Je me ratatine sur mon siège et commence à jouer avec la bague de fiançailles se balançant au bout de sa chaîne. Ils sont tous en train de se faire des films, je ne vois pas d’où ils sortent cette idée que Gray pourrait avoir des sentiments pour moi. Autre que de la compétitivité – même si elle n’existe plus vraiment depuis quelques années –, ou de la moquerie – qui est moins fréquente aussi, et toujours dans le but de me distraire, de me détendre, de me faire sourire…
— Je suis pas le personnage principal d’une romance, Emmett. Pourquoi Gray irait développer des sentiments pour moi juste parce qu’on s’est embrassé quelques fois et qu’on est dans un mariage contractuel, c’est pas cohérent.

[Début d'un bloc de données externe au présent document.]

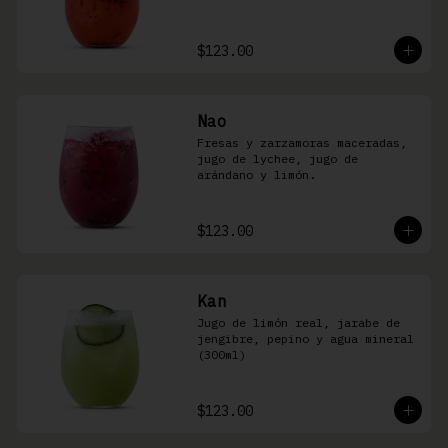
$123.00
Nao
Fresas y zarzamoras maceradas, 
jugo de lychee, jugo de 
arándano y limón.
$123.00
Kan
Jugo de limón real, jarabe de 
jengibre, pepino y agua mineral 
(300ml)
$123.00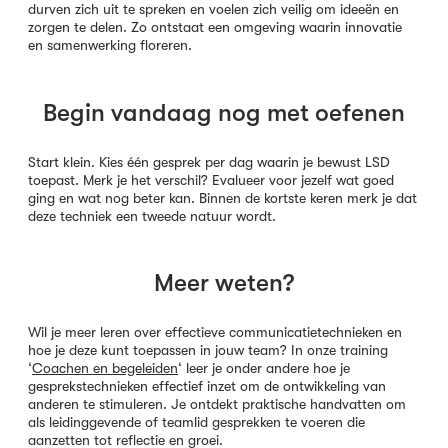
durven zich uit te spreken en voelen zich veilig om ideeën en
zorgen te delen. Zo ontstaat een omgeving waarin innovatie
en samenwerking floreren.
Begin vandaag nog met oefenen
Start klein. Kies één gesprek per dag waarin je bewust LSD
toepast. Merk je het verschil? Evalueer voor jezelf wat goed
ging en wat nog beter kan. Binnen de kortste keren merk je dat
deze techniek een tweede natuur wordt.
Meer weten?
Wil je meer leren over effectieve communicatietechnieken en
hoe je deze kunt toepassen in jouw team? In onze training
‘
Coachen en begeleiden
‘ leer je onder andere hoe je
gesprekstechnieken effectief inzet om de ontwikkeling van
anderen te stimuleren. Je ontdekt praktische handvatten om
als leidinggevende of teamlid gesprekken te voeren die
aanzetten tot reflectie en groei.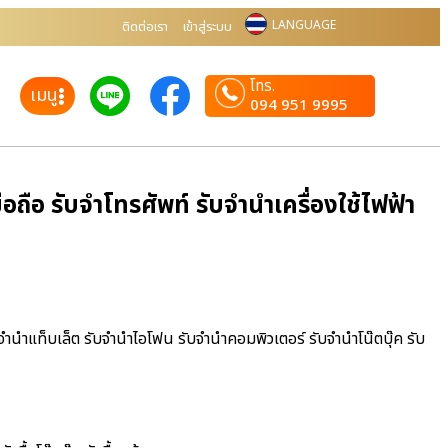
LANGUAGE
ติดต่อเรา
เข้าสู่ระบบ
โทร.
เมนู
094 951 9995
ถือ รับจำโทรศัพท์ รับจำนำเครื่องใช้ไฟฟ้า
บจำนำแท็บเล็ต รับจำนำไอโฟน รับจำนำคอมพิวเตอร์ รับจำนำโน๊ตบุ๊ค รับ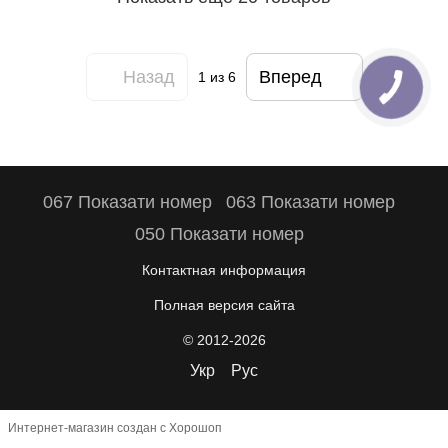
Назад
Вперед
1
из 6
067 Показати номер
063 Показати номер
050 Показати номер
Контактная информация
Полная версия сайта
© 2012-2026
Укр
Рус
Интернет-магазин создан с Хорошоп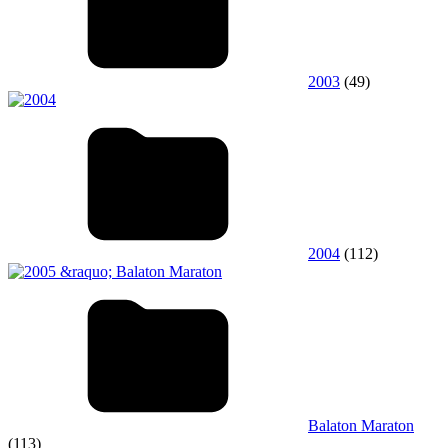
2003
(49)
2004
(112)
Balaton Maraton
(113)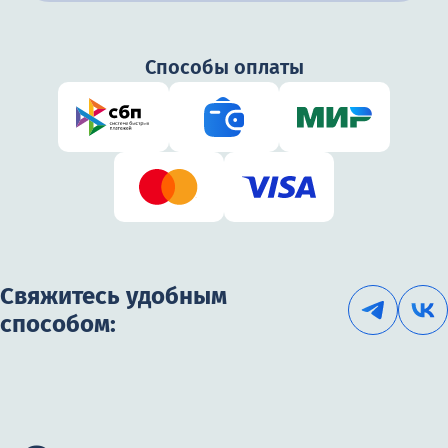
Способы оплаты
Свяжитесь удобным
способом: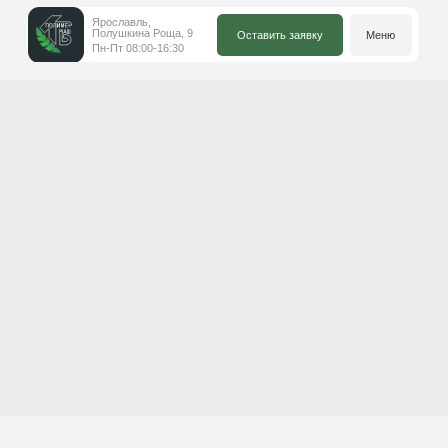
Ярославль,
Полушкина Роща, 9
Оставить заявку
Меню
Пн-Пт 08:00-16:30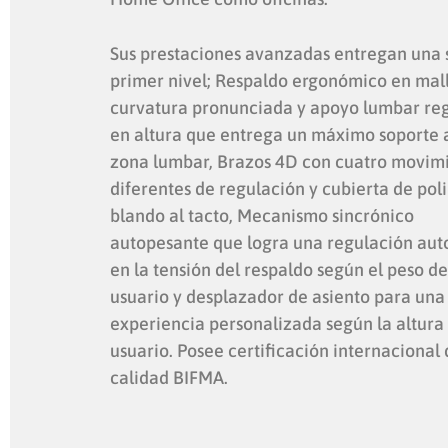
Sus prestaciones avanzadas entregan una s
primer nivel; Respaldo ergonómico en mal
curvatura pronunciada y apoyo lumbar re
en altura que entrega un máximo soporte a
zona lumbar, Brazos 4D con cuatro movim
diferentes de regulación y cubierta de pol
blando al tacto, Mecanismo sincrónico
autopesante que logra una regulación au
en la tensión del respaldo según el peso d
usuario y desplazador de asiento para una
experiencia personalizada según la altura
usuario. Posee certificación internacional
calidad BIFMA.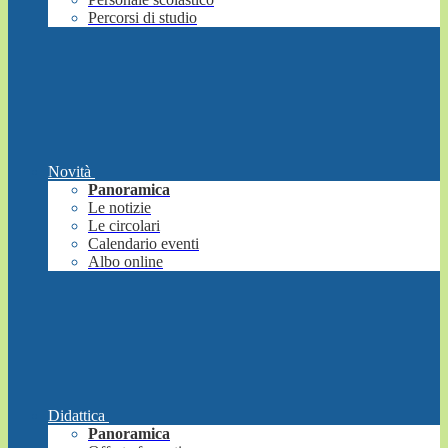
Percorsi di studio
Novità
Panoramica
Le notizie
Le circolari
Calendario eventi
Albo online
Didattica
Panoramica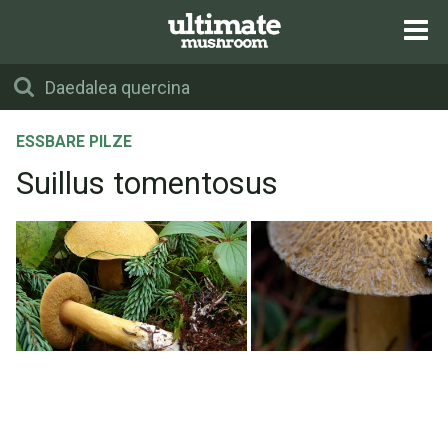
ESSBARE PILZE
Suillus tomentosus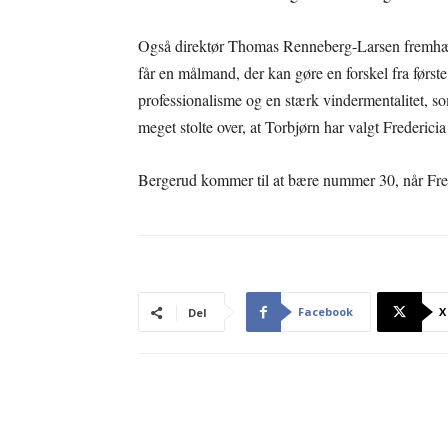
Også direktør Thomas Renneberg-Larsen fremhæve
får en målmand, der kan gøre en forskel fra førs
professionalisme og en stærk vindermentalitet, s
meget stolte over, at Torbjørn har valgt Frederic
Bergerud kommer til at bære nummer 30, når Fred
Facebook
X
Del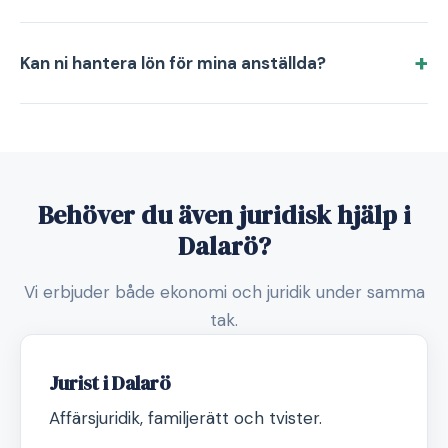
Kan ni hantera lön för mina anställda?
Behöver du även juridisk hjälp i
Dalarö?
Vi erbjuder både ekonomi och juridik under samma
tak.
Jurist i Dalarö
Affärsjuridik, familjerätt och tvister.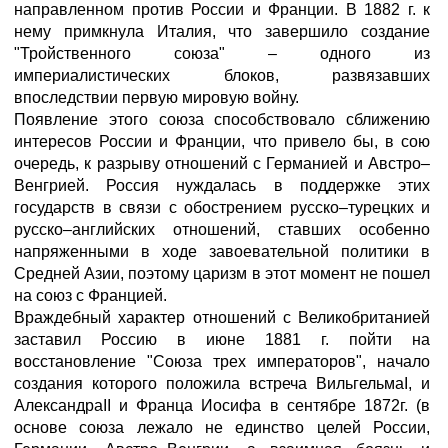
направленном против России и Франции. В 1882 г. к
нему примкнула Италия, что завершило создание
"Тройственного союза" – одного из
империалистических блоков, развязавших
впоследствии первую мировую войну.
Появление этого союза способствовало сближению
интересов России и Франции, что привело бы, в сою
очередь, к разрыву отношений с Германией и Австро–
Венгрией. Россия нуждалась в поддержке этих
государств в связи с обострением русско–турецких и
русско–английских отношений, ставших особенно
напряженными в ходе завоевательной политики в
Средней Азии, поэтому царизм в этот момент не пошел
на союз с Францией.
Враждебный характер отношений с Великобританией
заставил Россию в июне 1881 г. пойти на
восстановление "Союза трех императоров", начало
создания которого положила встреча ВильгельмаI, и
АлександраII и Франца Иосифа в сентябре 1872г. (в
основе союза лежало не единство целей России,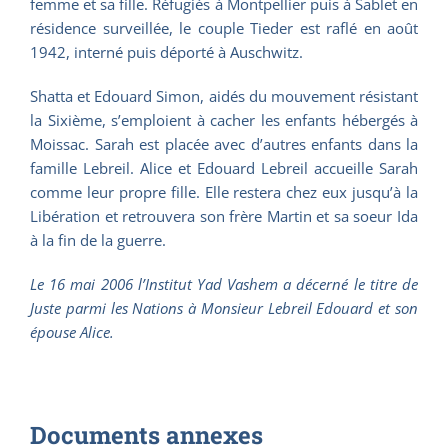
femme et sa fille. Réfugiés à Montpellier puis à Sablet en
résidence surveillée, le couple Tieder est raflé en août
1942, interné puis déporté à Auschwitz.
Shatta et Edouard Simon, aidés du mouvement résistant
la Sixième, s’emploient à cacher les enfants hébergés à
Moissac. Sarah est placée avec d’autres enfants dans la
famille Lebreil. Alice et Edouard Lebreil accueille Sarah
comme leur propre fille. Elle restera chez eux jusqu’à la
Libération et retrouvera son frère Martin et sa soeur Ida
à la fin de la guerre.
Le 16 mai 2006 l’Institut Yad Vashem a décerné le titre de
Juste parmi les Nations à Monsieur Lebreil Edouard et son
épouse Alice.
Documents annexes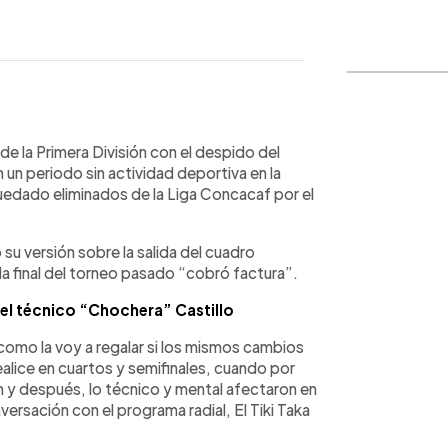
WhatsApp
Copiar link
 de la Primera División con el despido del
n un periodo sin actividad deportiva en la
uedado eliminados de la Liga Concacaf por el
u versión sobre la salida del cuadro
a final del torneo pasado “cobró factura”.
 el técnico “Chochera” Castillo
, como la voy a regalar si los mismos cambios
alice en cuartos y semifinales, cuando por
 y después, lo técnico y mental afectaron en
versación con el programa radial, El Tiki Taka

— Je suis d’avis qu’il en pince pour toi depuis le lycée, ça expliquerait pourquoi vous avez continuer à vous croiser. Tu me disais qu’il apparaissait parfois sur ton chemin à la fac, alors qu’il n’avait aucune raison d’être là  ? Je suis sûr qu’il le faisait exprès pour te voir. Et il passe tout son temps libre à Cookie Dough, pourquoi à ton avis ?
— Parce que mes cookies sont les meilleurs de la ville ?
Emmett me lance un regard en biais avant de prendre la bague entre ses doigts. Il la fait briller à la lumière des néons.
— Il t’a offert une bague qui coûte sûrement plus que son salaire mensuel à l’université. Une bague qui te représente tellement bien que je me demande même s’il ne l’a pas fait faire sur mesure. Si c’était vraiment une mascarade pour lui, il t’aurait laisser acheter une bague avec un zircon de trois millimètres à 30 balles. De manière générale, il est beaucoup trop investi pour un type qui n’en aurait rien à faire.
— Même si tu as raison, Em, t’as aucun moyen de prouver quoi que ce soit, et puis qu’est-ce que tu veux que je fasse de cette info, hein ? Je vais pas me planter devant lui, lui demander s’il est amoureux de moi… et je fais quoi s’il répond non, hein ?
— Ça te ferait chier qu’il réfute ?
J’ouvre la bouche pour répondre, mais je me rends compte que je n’en ai aucune idée. Ou peut-être que oui, ça me ferait chier ? Mais d’un autre côté, accepter que l’intérêt de Gray me fait quelque chose implique que notre relation pourrait potentiellement changer, évoluer, et je ne suis pas sûre de le vouloir. Non pas parce que ça ne me plairait pas… plutôt parce que…
— Je ne sais pas si je supporterais de ne plus avoir Gray dans ma vie…, déclaré-je finalement. Ça fait quinze ans que dès que je tourne la tête, il est là avec son air charmeur et son sourire agaçant. J’ai pas envie de perdre ce qu’on a…
— C’est quoi que vous avez exactement comme relation ?
— J’en sais rien… Il me fait rire, il m’écoute, il m’aide dès que j’ai besoin de lui. Parfois il flirte devant moi juste pour m’agacer.
— Il flirte avec d’autres personnes et ça t’agace ? s’interroge Emmett.
— Non, c’est juste… Il le fait pour cacher ses complexes et c’est débile parce qu’il n’a pas besoin de… Enfin, il est charmant, drôle, intelligent, attentionné, il a pas besoin de flirter comme si ça vie en dépendait, comme ça. Les gens l’aimeraient tout autant s’il était lui-même.
Emmett laisse échapper le plus dramatique et désespéré des soupirs.
— Et moi qui croyais que les femmes étaient plus conscientes de leurs émotions et leurs sentiments… Lilipuce–
— Chut, tais-toi. Je me suis entendu le dire, grogné-je.